Completa quanto segue:
(a) Riassumi in due frasi il brano sul caso di Sde Taiman.
(b) Nel brano sul caso di Sde Taiman, elenca tutte le violenze compiute dai soldati riportate nel paragrafo che inizia con "I soldati hanno picchiato il detenuto".
(c) Prosegui il brano sul caso di Sde Taiman a partire dalla sua ultima frase.

Testo selezionato:
+++++

La decisione consente ai riservisti coinvolti nell'aggressione di riprendere il servizio, mentre l'esercito afferma che l'inchiesta interna "sarà completata a breve", aggiungendo che "l'indagine non impedisce loro di prestare servizio nelle riserve".

Il caso si concentra su cinque soldati accusati  nel febbraio 2025 di aver violentato una detenuta palestinese nel carcere di Sde Taiman nel luglio 2024.

I soldati hanno picchiato il detenuto, lo hanno trascinato a terra, gli hanno calpestato il corpo e lo hanno colpito con un taser, anche alla testa. Un soldato lo ha pugnalato all'ano, provocandogli una lacerazione della parete rettale.

Il detenuto è stato ricoverato in ospedale con costole rotte, un polmone perforato e gravi lesioni interne.

Il professor Yoel Donchin, un medico che ha curato il detenuto, ha descritto le ferite in termini crudi, affermando: "Al suo arrivo, abbiamo visto che aveva una ferita da arma da taglio all'ano", aggiungendo: "Ho visto un uomo ferito che era stato maltrattato e picchiato brutalmente".

Le riprese di sorveglianza hanno poi mostrato i detenuti legati e bendati, mentre un gruppo di soldati israeliani isolava un individuo e tentava di nascondere le loro azioni alla telecamera di sorveglianza puntata direttamente su di loro.

Nonostante i filmati e le cartelle cliniche, le accuse sono state successivamente ritirate dopo che il procuratore militare israeliano Itai Ofir ha ordinato il ritiro dell'atto d'accusa il mese scorso, citando la "complessità relativa all'infrastruttura probatoria esistente", senza che da allora sia stata completata alcuna indagine a livello di comando.

Il ministro della Difesa israeliano  si è poi scusato con i soldati, ha definito il loro processo un'"ingiustizia" e ha avviato le procedure per la loro reintegrazione.

Il caso si inserisce in un contesto di crescente numero di testimonianze e indagini che denunciano torture diffuse e violenze sessuali sistematiche all'interno delle carceri israeliane.

Un nuovo rapporto redatto da Euro-Med Monitor, basato sulle testimonianze di ex detenuti palestinesi, descrive una "politica statale organizzata" di violenza sessuale all'interno delle carceri israeliane, con abusi perpetrati sistematicamente e sotto copertura ufficiale.

+++++

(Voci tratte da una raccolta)
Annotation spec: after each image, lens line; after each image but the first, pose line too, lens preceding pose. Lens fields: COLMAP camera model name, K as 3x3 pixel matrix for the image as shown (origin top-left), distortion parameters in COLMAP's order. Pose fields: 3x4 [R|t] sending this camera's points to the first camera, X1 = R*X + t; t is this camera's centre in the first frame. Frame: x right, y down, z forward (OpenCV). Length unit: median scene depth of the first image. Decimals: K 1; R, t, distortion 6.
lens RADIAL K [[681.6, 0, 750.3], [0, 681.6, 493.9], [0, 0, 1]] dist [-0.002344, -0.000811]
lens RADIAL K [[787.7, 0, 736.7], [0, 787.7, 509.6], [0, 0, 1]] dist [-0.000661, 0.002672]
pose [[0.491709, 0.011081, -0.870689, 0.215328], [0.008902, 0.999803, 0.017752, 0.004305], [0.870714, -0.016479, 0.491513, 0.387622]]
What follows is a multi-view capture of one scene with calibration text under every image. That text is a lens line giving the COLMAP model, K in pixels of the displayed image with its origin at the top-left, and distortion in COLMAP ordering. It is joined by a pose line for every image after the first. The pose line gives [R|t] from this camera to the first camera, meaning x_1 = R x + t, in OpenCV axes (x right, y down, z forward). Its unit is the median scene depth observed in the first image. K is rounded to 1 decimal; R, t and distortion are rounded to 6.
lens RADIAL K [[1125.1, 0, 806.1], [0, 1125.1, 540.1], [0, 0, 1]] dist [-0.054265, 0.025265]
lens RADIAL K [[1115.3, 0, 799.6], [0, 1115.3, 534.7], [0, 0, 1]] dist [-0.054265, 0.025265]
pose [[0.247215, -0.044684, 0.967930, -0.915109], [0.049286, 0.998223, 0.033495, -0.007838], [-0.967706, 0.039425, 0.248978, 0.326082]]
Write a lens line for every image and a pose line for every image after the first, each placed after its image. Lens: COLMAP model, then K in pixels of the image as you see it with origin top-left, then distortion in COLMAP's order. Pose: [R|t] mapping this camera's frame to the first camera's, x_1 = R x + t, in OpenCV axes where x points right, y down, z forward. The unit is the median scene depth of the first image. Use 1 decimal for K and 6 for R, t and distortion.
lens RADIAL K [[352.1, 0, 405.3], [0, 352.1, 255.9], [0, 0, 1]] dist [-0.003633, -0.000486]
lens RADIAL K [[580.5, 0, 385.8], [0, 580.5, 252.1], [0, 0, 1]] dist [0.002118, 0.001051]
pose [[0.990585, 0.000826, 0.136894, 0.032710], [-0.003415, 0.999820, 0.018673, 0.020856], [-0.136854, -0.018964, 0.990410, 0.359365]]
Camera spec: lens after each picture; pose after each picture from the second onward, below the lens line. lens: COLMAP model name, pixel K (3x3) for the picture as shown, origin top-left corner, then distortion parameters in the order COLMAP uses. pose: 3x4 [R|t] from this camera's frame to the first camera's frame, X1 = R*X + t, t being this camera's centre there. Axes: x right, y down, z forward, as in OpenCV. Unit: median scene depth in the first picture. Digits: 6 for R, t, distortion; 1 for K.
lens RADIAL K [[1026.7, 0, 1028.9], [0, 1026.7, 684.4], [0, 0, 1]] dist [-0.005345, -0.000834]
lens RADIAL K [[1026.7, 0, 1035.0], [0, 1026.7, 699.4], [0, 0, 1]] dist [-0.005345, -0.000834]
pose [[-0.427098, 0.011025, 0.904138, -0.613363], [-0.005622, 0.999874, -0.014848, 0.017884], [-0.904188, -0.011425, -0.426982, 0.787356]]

+++++

Esiti delle attività:
(a) Cinque soldati israeliani, accusati nel febbraio 2025 di aver violentato una persona detenuta palestinese nel carcere di Sde Taiman nel luglio 2024, hanno visto ritirare l'atto d'accusa per ordine del procuratore militare Itai Ofir nonostante filmati e cartelle cliniche, e ora possono riprendere il servizio nelle riserve. Il caso si inserisce in un contesto di crescenti testimonianze su torture e violenze sessuali sistematiche nelle carceri israeliane, che un rapporto di Euro-Med Monitor descrive come una "politica statale organizzata".

(b)
- Hanno picchiato il detenuto.
- Lo hanno trascinato a terra.
- Gli hanno calpestato il corpo.
- Lo hanno colpito con un taser, anche alla testa.
- Un soldato lo ha pugnalato all'ano.

(c)
Le vittime raccontano di aggressioni prolungate e coordinate, progettate per distruggere la dignità e la stabilità psicologica, spesso con il coinvolgimento di più aggressori, riprese video e minacce di ricatto. Una detenuta ha descritto di essere stata legata nuda a un tavolo di metallo e violentata ripetutamente per due giorni, lasciata sanguinante e incatenata tra un'aggressione e l'altra, mentre i soldati filmavano gli abusi.

Altri hanno riferito di essere stati spogliati, picchiati e sottoposti a violenze sessuali con l'ausilio di cani addestrati, tra cui penetrazioni forzate, mentre le guardie li osservavano, li filmavano e li deridevano. 

Le testimonianze descrivono anche il diniego di cure mediche, i continui abusi subiti durante il periodo di infortunio e le umiliazioni prolungate, con le vittime che affermano di essere arrivate a desiderare la morte a causa di tali condizioni. 

Il rapporto collega gli abusi ai quadri giuridici israeliani che privano i detenuti di ogni forma di protezione, e le organizzazioni per i diritti umani affermano che tortura, stupro e umiliazione sono elementi intrinseci del sistema, non atti isolati.

A fine marzo, la Knesset israeliana  ha approvato ufficialmente una legge che prevede la pena di morte per impiccagione come sanzione predefinita per i prigionieri palestinesi condannati dai tribunali militari.